Texas power grid could be woefully unprepared for coming winter
Legislation passed after February’s brutal cold doesn’t obligate Texas natural gas companies to do much in advance of extreme weather.

In a hearing last week, Texas senators sounded pretty upset that natural gas companies won’t have to prepare their facilities for extreme weather before winter comes.
Texas’ energy market is largely deregulated, and most of the power produced there comes from private companies.
And industry championed what amount to loopholes that were baked into the law those same legislators passed over the summer.
After February’s deadly winter storm, Texas Gov. Greg Abbott made weatherizing the state’s electricity infrastructure a priority. Enter: Senate Bill 3 and a sigh of relief, right?

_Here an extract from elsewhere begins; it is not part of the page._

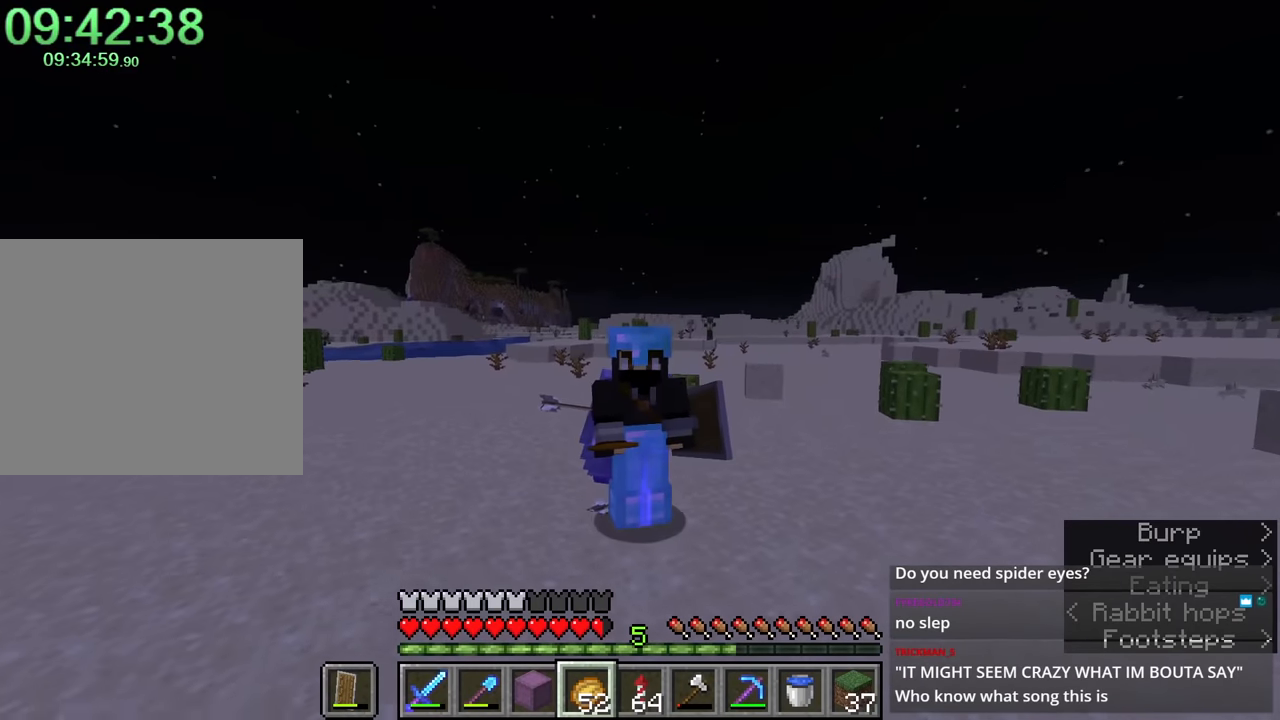
Gameplay with keyboard and mouse; each line is a JSON object with the keys and mouse buttons held at the frame after it. "events" lists presses ("down") and releases ("up") of "1", "2", "3", "4", "a", "c", "caps_lock", "ctrl", "d", "e", "f", "q", "r", "s", "shift", "space", "tab", "w", "x", "z", "mouse_left", "mouse_middle", "mouse_right", "mouse_mb4", "mouse_mb5", "mouse_wheel_up" and "mouse_wheel_down" between this image and that frame as [ms after this image, input, new state], when the widget could be followed in between. "mouse_left", "mouse_middle", "mouse_right", "mouse_mb4", "mouse_mb5", "mouse_wheel_up", "mouse_wheel_down" = the "left", "middle", "right", "mb4", "mb5", "wheel_up", "wheel_down" buttons of the "mouse" list. No other keys are recorded. Fast repeated clicks can show as one long hold. Mouse movement is not recorded.
{"keys": ["shift"], "mouse": [], "events": [[133, "w", "down"], [233, "shift", "down"], [316, "shift", "up"], [466, "shift", "down"], [466, "w", "up"]]}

“We are not ready for this winter,” said Doug Lewin, who runs Stoic Energy, a consultancy based in Austin. He said the natural gas companies that produce nearly half of the power that fuels the state’s electricity grid can sidestep the law.
“There was a failure in advance of last February. That failure, unfortunately, is being compounded by incompetence,” Lewin said, adding that state regulators have pretty broad power to institute rules quickly — they just haven’t.
Joshua Rhodes at the Webber Energy Group at the University of Texas at Austin said lawmakers have to realize that our energy systems are interconnected.
“So if we have a massive disruption in one it will ripple through to the other systems and normal people will notice,” Rhodes said.
According to a BuzzFeed analysis, around 700 Texans died last winter as a result of the winter storm.